Master Works on Paper from Five Centuries

Master Works on Paper from Five Centuries

View full screen - View 1 of Lot 54. Portrait of Mary Whitbread, later Lady Grey (1770-1858), aged thirteen.

Daniel Gardner

Portrait of Mary Whitbread, later Lady Grey (1770-1858), aged thirteen

Auction Closed

January 25, 04:44 PM GMT

Estimate

200,000 - 300,000 USD

Lot Details

Description

Daniel Gardner

Kendal 1745 - 1805 London

Portrait of Mary Whitbread, later Lady Grey (1770-1858), aged thirteen  


Pastel and gouache

1003 by 702 mm; 39½ by 27¾ in.

Commissioned by Samuel Whitbread (1720-1796), the sitter’s father;
Lady Elizabeth Whitbread, neé Grey (1765-1846), the sitter’s sister-in-law;
by descent in 1846 to Sir George Grey, 2nd Bt (1799-1882), the sitter’s son;
William Young, Aberdeen, by 1955;
sale, London, Sotheby's, 8 July 2015, lot 228 (£233,000);
where acquired by the present owners 

This portrait, painted in 1783, is the masterpiece of Daniel Gardner, the Kendal-born artist who studied drawing with George Romney and worked in the studio of Sir Joshua Reynolds before finding his métier with portraits in a dazzling combination of gouache and pastel on paper. The thirteen-year-old Mary Whitbread, daughter of the celebrated brewer Samuel Whitbread, stands pensively in a woodland glade. Her white dress and blue sash subtly emphasize her youthful purity and freshness. Gardner makes great play of the charming softness of 1780s fashionable dress, a reaction against the much-caricatured, high-piled hairstyles and fussy gowns of the previous decade. Mary’s powdered hair is teased into fluffy curls; soft ruffles frame her white neck. A child on the brink of womanhood (and marriageability), she has the poise of perfect breeding. An elegant, broad-brimmed hat, topped with a feather that is a tour-de-force of quivering movement, leaves us in no doubt that although Mary is walking in the woods, communing with nature, she is no sylvan hoyden.

 

The Portrait of Mary Whitbread is a superb example of Gardner’s inventive technique, which combines the gossamer radiance of pastel with the dramatic power associated with oil paint. He has ground pastel colors and used water as a medium, probably thickened with gelatine, to achieve the fluidity and impasto required.1 Mary Whitbread’s pearly complexion is delicately contoured with black chalk. The autumn foliage to the right of the painting is executed richly and speedily with a palette knife, while dashingly-worked impasto at the upper left conveys the sense of the sun in a burst of afternoon radiance, filtering through the leaves.

Material provided |
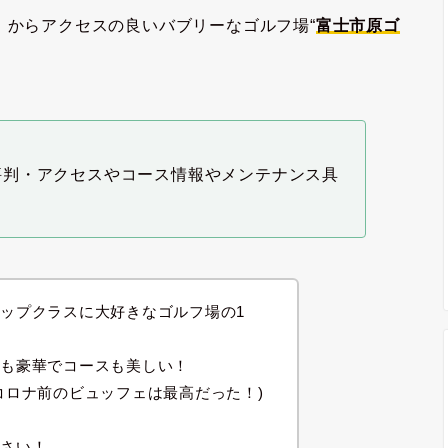
」からアクセスの良いバブリーなゴルフ場“
富士市原ゴ
評判・アクセスやコース情報やメンテナンス具
ップクラスに大好きなゴルフ場の1
スも豪華でコースも美しい！
コロナ前のビュッフェは最高だった！)
ださい！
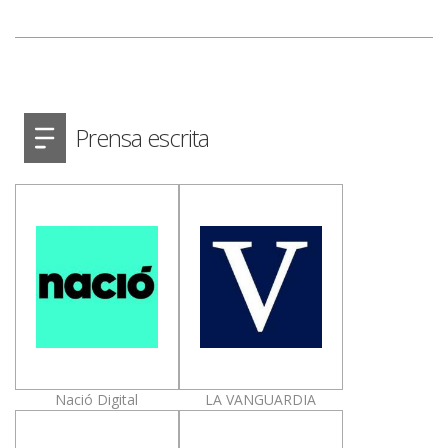
Prensa escrita
Nació Digital
LA VANGUARDIA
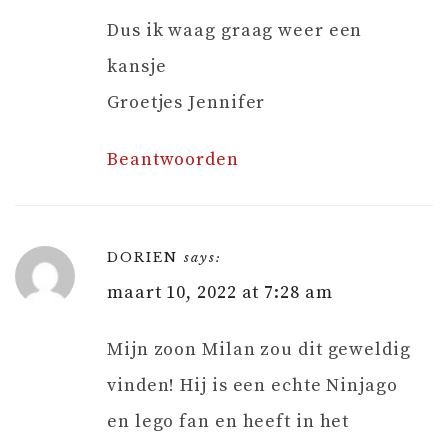
Dus ik waag graag weer een
kansje
Groetjes Jennifer
Beantwoorden
DORIEN
says:
maart 10, 2022 at 7:28 am
Mijn zoon Milan zou dit geweldig
vinden! Hij is een echte Ninjago
en lego fan en heeft in het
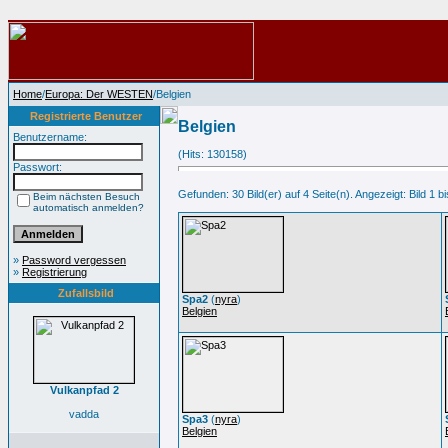
Home
/
Europa: Der WESTEN
/Belgien
Registrierte Benutzer
Belgien
Benutzername:
(Hits: 130158)
Passwort:
Gefunden: 30 Bild(er) auf 4 Seite(n). Angezeigt: Bild 1 bi
Beim nächsten Besuch
automatisch anmelden?
»
Password vergessen
»
Registrierung
Zufallsbild
Spa2
(
nyra
)
Belgien
Vulkanpfad 2
vadda
Spa3
(
nyra
)
Belgien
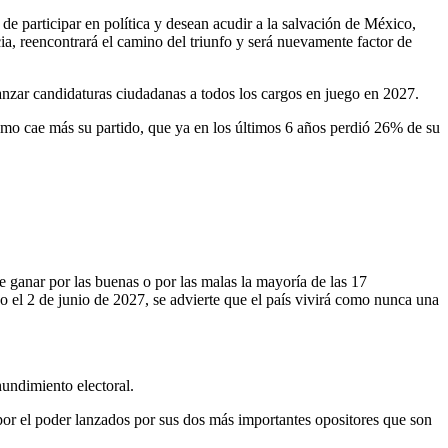
e participar en política y desean acudir a la salvación de México,
a, reencontrará el camino del triunfo y será nuevamente factor de
anzar candidaturas ciudadanas a todos los cargos en juego en 2027.
como cae más su partido, que ya en los últimos 6 años perdió 26% de su
e ganar por las buenas o por las malas la mayoría de las 17
go el 2 de junio de 2027, se advierte que el país vivirá como nunca una
undimiento electoral.
 por el poder lanzados por sus dos más importantes opositores que son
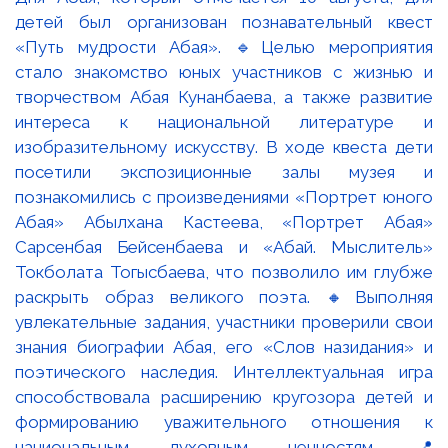
детей был организован познавательный квест
«Путь мудрости Абая». 🔹Целью мероприятия
стало знакомство юных участников с жизнью и
творчеством Абая Кунанбаева, а также развитие
интереса к национальной литературе и
изобразительному искусству. В ходе квеста дети
посетили экспозиционные залы музея и
познакомились с произведениями «Портрет юного
Абая» Абылхана Кастеева, «Портрет Абая»
Сарсенбая Бейсенбаева и «Абай. Мыслитель»
Токболата Тогысбаева, что позволило им глубже
раскрыть образ великого поэта. 🔸Выполняя
увлекательные задания, участники проверили свои
знания биографии Абая, его «Слов назидания» и
поэтического наследия. Интеллектуальная игра
способствовала расширению кругозора детей и
формированию уважительного отношения к
национальным духовным ценностям. 📍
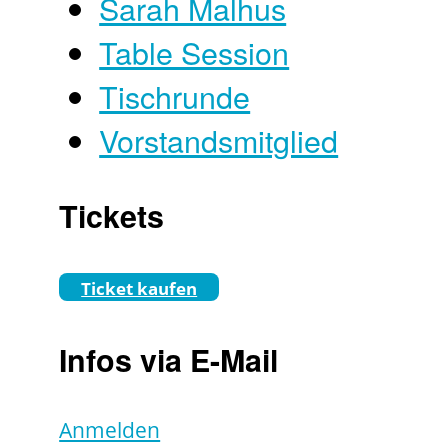
Sarah Malhus
Table Session
Tischrunde
Vorstandsmitglied
Tickets
Ticket kaufen
Infos via E-Mail
Anmelden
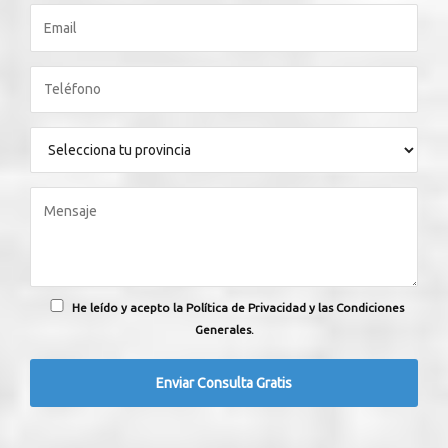
He leído y acepto la Política de Privacidad y las Condiciones
Generales.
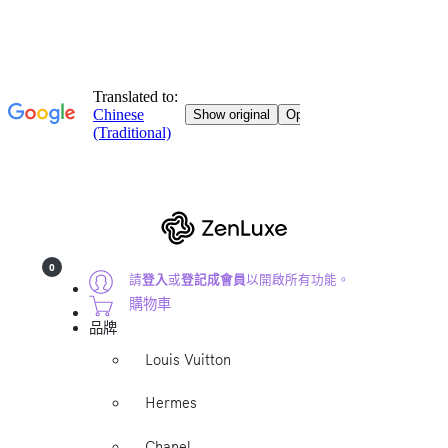
0
請
登入
或
登記成會員
以開啟所有功能。
購物車
品牌
Louis Vuitton
Hermes
Chanel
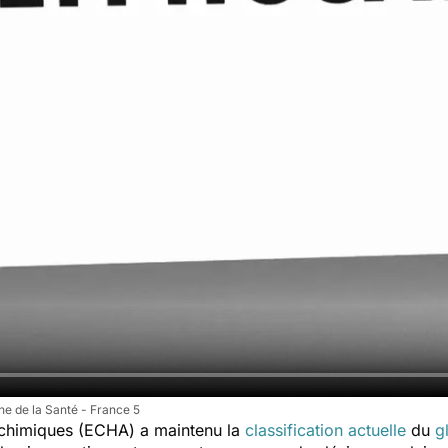
e de la Santé - France 5
 chimiques (ECHA) a maintenu la
classification actuelle
du
g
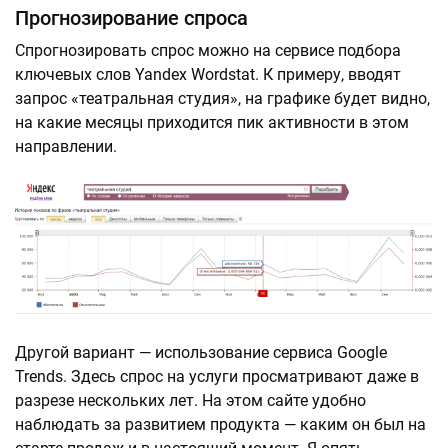
Прогнозирование спроса
Спрогнозировать спрос можно на сервисе подбора
ключевых слов Yandex Wordstat. К примеру, вводят
запрос «театральная студия», на графике будет видно,
на какие месяцы приходится пик активности в этом
направлении.
Другой вариант — использование сервиса Google
Trends. Здесь спрос на услуги просматривают даже в
разрезе нескольких лет. На этом сайте удобно
наблюдать за развитием продукта — каким он был на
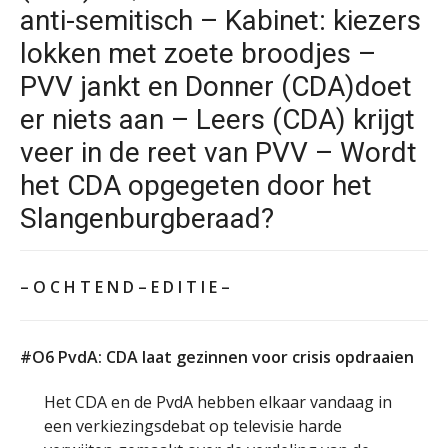
anti-semitisch – Kabinet: kiezers
lokken met zoete broodjes –
PVV jankt en Donner (CDA)doet
er niets aan – Leers (CDA) krijgt
veer in de reet van PVV – Wordt
het CDA opgegeten door het
Slangenburgberaad?
– O C H T E N D – E D I T I E –
#O6 PvdA: CDA laat gezinnen voor crisis opdraaien
Het CDA en de PvdA hebben elkaar vandaag in
een verkiezingsdebat op televisie harde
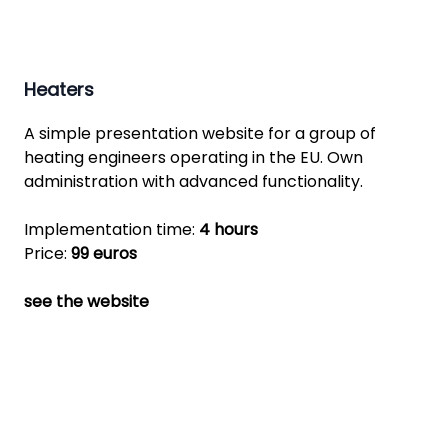
Heaters
A simple presentation website for a group of
heating engineers operating in the EU. Own
administration with advanced functionality.
Implementation time:
4 hours
Price:
99 euros
see the website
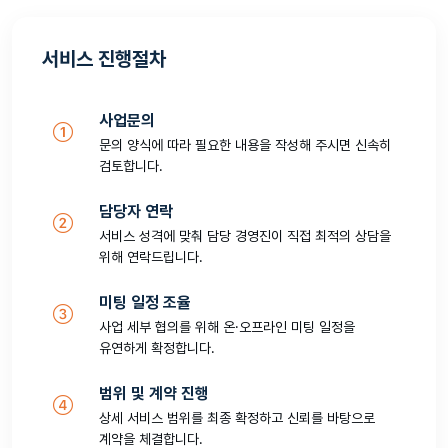
서비스 진행절차
사업문의
문의 양식에 따라 필요한 내용을 작성해 주시면 신속히
검토합니다.
담당자 연락
서비스 성격에 맞춰 담당 경영진이 직접 최적의 상담을
위해 연락드립니다.
미팅 일정 조율
사업 세부 협의를 위해 온·오프라인 미팅 일정을
유연하게 확정합니다.
범위 및 계약 진행
상세 서비스 범위를 최종 확정하고 신뢰를 바탕으로
계약을 체결합니다.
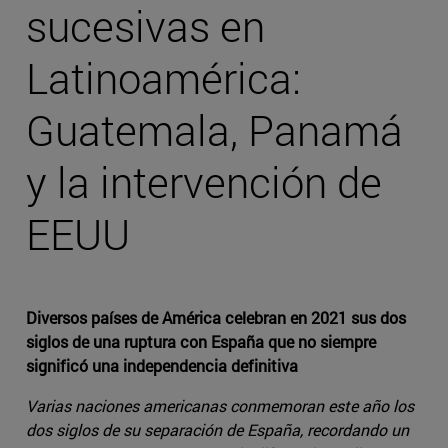
sucesivas en
Latinoamérica:
Guatemala, Panamá
y la intervención de
EEUU
Diversos países de Améri
ca celebran en 2021 sus dos
siglos de una ruptura con España que no siempre
significó una independencia definitiva
Varias naciones americanas conmemoran este año los
dos siglos de su separación de España, recordando un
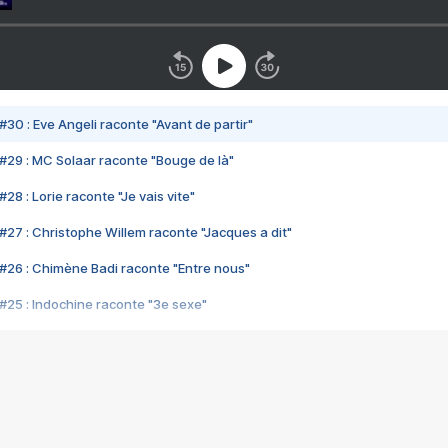
#30 : Eve Angeli raconte "Avant de partir"
#29 : MC Solaar raconte "Bouge de là"
28 : Lorie raconte "Je vais vite"
#27 : Christophe Willem raconte "Jacques a dit"
#26 : Chimène Badi raconte "Entre nous"
#25 : Indochine raconte "3e sexe"
#24 : Zaho raconte "C'est chelou"
#23 : Patrick Bruel raconte "Au café des délices"
#22 : Kyo raconte "Le chemin"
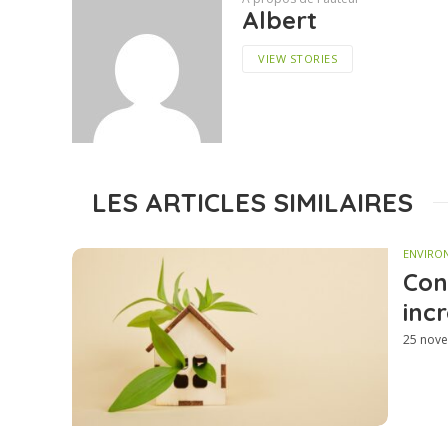
Albert
VIEW STORIES
LES ARTICLES SIMILAIRES
ENVIRO
Con
inc
25 nov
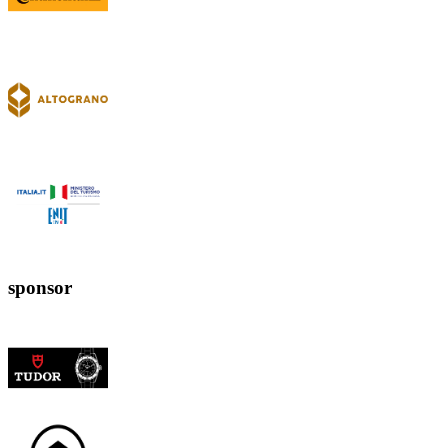
sponsor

Actions to take |
A. According to the Daniel Gardner portrait listing, in what year was the portrait of Mary Whitbread painted?
B. Write out the Daniel Gardner portrait listing between "Lot Details" and "39½ by 27¾ in.", inclusive.
C. Extend the Daniel Gardner portrait listing from its last sentence.
The records have no connection to the Daniel Gardner portrait listing.

Numbered responses |
A. 1783

B.
Lot Details

Description

Daniel Gardner

Kendal 1745 - 1805 London

Portrait of Mary Whitbread, later Lady Grey (1770-1858), aged thirteen  


Pastel and gouache

1003 by 702 mm; 39½ by 27¾ in.

C.
 

Mary Whitbread, with her father’s brewing fortune and her mother’s aristocratic connections, was indeed a handsome, clever, rich and eligible heiress. Samuel Whitbread (1720-1796), who came from prosperous, Nonconformist Bedfordshire yeoman stock, built up a vast business from the sale of porter (dark beer) at his London Hind’s Head brewery, a building which survives today. He embraced the innovations of the Industrial Revolution, installing only the second example of James Watt’s steam engine in London, which was admired by King George III and Queen Caroline on a visit to the brewery in 1787.

 

Mary was the daughter of Samuel and his second wife Lady Mary Cornwallis, whom he married on 18th August 1769. Lady Mary was the daughter of Earl Cornwallis and sister of Charles, 1st Marquess Cornwallis (victor in India and loser at Yorktown) and Admiral ‘Billy Blue’ Cornwallis; sadly, she died in giving birth to Mary. 

 

Mary was brought up in the ethos of Whitbread’s practical Christian piety. As a girl she copied materials produced by her father’s friend Thomas Clarkson, denouncing the evils of the slave trade; later she became a friend of the Abolitionist William Wilberforce. In 1795 Mary married Captain George Grey RN (1767-1828) of Falloden, Northumberland, son of the 1st Earl Grey and brother of the future Whig Prime Minister and architect of the 1832 Reform Act, Charles, 2nd Earl Grey.

 

Captain George Grey saw action at the Battle of the Saintes (1782) and was Admiral Sir John Jervis’s flag captain at the Battle of Cape St Vincent in 1797. The following year Mary joined him in Gibraltar, remaining characteristically unruffled when coming under fire from the French on the voyage out. Their first son George (1799-1882), a future Home Secretary, was born on the Rock. Grey’s return home with Jervis (now Earl St Vincent) in 1801 signalled the end of his fighting service. After briefly commanding the Royal yacht at Weymouth, he was Commissioner of Sheerness Dockyard from 1804 to 1806 and from 1806 to 1828 Commissioner at Portsmouth.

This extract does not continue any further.